Tossing Away the Veto on Justice and Home Affairs
THE spin machine is playing the resignation of Hartlepool MP Iain Wright as a matter of principle. This might be true, but the principle has more to do with his political career than with the best interests of the people of Hartlepool.
Not a single Member of Parliament, including Mr Wright, has enough principles to speak up in defence of the British system of law, our police and court procedures.
On September 22, Home Secretary John Reid, (the same man who guaranteed the future of Hartlepool hospital during the 2004 by-election and whose word has evidently not been honoured (otherwise why did Mr Wright feel he has to resign?) will attend a meeting of European Union Justice Ministers to discuss abolition of the national veto on “Justice and Home Affairs”.

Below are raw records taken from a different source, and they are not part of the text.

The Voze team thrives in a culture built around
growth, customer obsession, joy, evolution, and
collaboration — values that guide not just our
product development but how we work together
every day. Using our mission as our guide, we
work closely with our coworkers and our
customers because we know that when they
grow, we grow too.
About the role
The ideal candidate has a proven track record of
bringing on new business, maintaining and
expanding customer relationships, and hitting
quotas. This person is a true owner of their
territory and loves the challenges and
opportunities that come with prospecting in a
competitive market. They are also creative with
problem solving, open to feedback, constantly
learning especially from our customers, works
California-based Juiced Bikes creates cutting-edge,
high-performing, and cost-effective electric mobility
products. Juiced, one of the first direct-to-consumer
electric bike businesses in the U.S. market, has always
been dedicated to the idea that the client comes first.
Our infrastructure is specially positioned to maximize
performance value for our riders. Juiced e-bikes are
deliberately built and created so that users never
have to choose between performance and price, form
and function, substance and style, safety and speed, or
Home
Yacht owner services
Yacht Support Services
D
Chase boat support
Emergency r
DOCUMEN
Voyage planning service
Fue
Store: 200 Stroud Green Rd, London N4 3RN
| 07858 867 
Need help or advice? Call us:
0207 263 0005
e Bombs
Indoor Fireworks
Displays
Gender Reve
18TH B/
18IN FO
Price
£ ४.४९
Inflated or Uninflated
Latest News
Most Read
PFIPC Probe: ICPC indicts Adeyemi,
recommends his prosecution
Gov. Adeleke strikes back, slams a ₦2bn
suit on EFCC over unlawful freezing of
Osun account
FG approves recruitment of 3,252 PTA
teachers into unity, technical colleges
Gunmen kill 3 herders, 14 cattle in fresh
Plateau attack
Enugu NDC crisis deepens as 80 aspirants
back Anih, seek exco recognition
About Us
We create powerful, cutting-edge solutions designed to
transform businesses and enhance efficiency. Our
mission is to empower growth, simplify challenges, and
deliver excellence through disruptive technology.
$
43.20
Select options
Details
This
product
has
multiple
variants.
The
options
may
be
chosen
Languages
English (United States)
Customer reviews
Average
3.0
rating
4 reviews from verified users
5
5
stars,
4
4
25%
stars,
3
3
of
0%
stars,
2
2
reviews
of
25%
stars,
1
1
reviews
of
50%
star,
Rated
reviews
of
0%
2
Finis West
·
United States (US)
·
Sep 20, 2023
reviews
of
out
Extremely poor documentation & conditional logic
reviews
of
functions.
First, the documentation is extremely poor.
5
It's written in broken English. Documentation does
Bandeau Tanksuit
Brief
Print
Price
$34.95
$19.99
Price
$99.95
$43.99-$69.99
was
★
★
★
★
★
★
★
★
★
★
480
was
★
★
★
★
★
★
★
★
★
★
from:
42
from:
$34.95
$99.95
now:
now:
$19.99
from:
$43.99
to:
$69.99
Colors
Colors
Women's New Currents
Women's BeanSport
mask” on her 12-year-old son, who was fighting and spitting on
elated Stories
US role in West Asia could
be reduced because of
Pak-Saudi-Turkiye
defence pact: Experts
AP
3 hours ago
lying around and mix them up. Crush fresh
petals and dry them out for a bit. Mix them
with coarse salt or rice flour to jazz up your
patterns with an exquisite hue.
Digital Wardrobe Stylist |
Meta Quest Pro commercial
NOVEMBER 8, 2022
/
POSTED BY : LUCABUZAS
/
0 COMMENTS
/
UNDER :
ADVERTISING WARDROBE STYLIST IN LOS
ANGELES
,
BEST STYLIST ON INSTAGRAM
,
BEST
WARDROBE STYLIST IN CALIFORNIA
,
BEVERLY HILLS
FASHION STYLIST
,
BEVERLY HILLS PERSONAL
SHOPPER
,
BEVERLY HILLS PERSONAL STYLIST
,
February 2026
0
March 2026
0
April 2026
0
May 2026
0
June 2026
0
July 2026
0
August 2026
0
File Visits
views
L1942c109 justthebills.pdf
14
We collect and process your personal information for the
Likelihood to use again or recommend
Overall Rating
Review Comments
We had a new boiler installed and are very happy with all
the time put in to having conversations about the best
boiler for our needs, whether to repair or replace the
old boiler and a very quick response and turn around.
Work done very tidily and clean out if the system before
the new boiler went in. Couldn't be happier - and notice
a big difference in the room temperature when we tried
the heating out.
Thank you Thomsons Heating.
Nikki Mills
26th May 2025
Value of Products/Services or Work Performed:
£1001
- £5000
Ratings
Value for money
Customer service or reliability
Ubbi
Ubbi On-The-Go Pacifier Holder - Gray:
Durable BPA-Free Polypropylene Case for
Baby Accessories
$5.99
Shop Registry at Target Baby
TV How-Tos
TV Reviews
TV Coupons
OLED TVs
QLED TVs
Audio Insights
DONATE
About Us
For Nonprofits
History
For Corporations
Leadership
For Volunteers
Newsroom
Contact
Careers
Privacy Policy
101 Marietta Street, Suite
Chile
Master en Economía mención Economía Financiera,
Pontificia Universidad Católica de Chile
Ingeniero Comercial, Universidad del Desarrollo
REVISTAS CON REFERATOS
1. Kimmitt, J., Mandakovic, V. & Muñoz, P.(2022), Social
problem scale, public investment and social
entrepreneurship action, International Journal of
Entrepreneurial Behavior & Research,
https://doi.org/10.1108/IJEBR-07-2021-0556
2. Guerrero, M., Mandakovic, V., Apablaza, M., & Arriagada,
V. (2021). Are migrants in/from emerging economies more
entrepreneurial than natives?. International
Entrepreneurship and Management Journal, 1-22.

The EU would acquire the power to determine who shall be put in prison, what judicial process would be applied, impose changes to our laws and our police and court procedures, regardless of our wishes. The UK Government has just nine per cent of the votes on this particular committee and has already accepted the imposition of the European Arrest Warrant, under which British subjects may be arrested, shipped over to Europe, tried and imprisoned for something which might not even be a crime in the UK.
When will the people of this country say the enough is enough? Eight out of ten laws in the UK now originate in Brussels.
We’d be better off out.
- Stephen Allison, UKIP Councillor, Hartlepool Borough Council.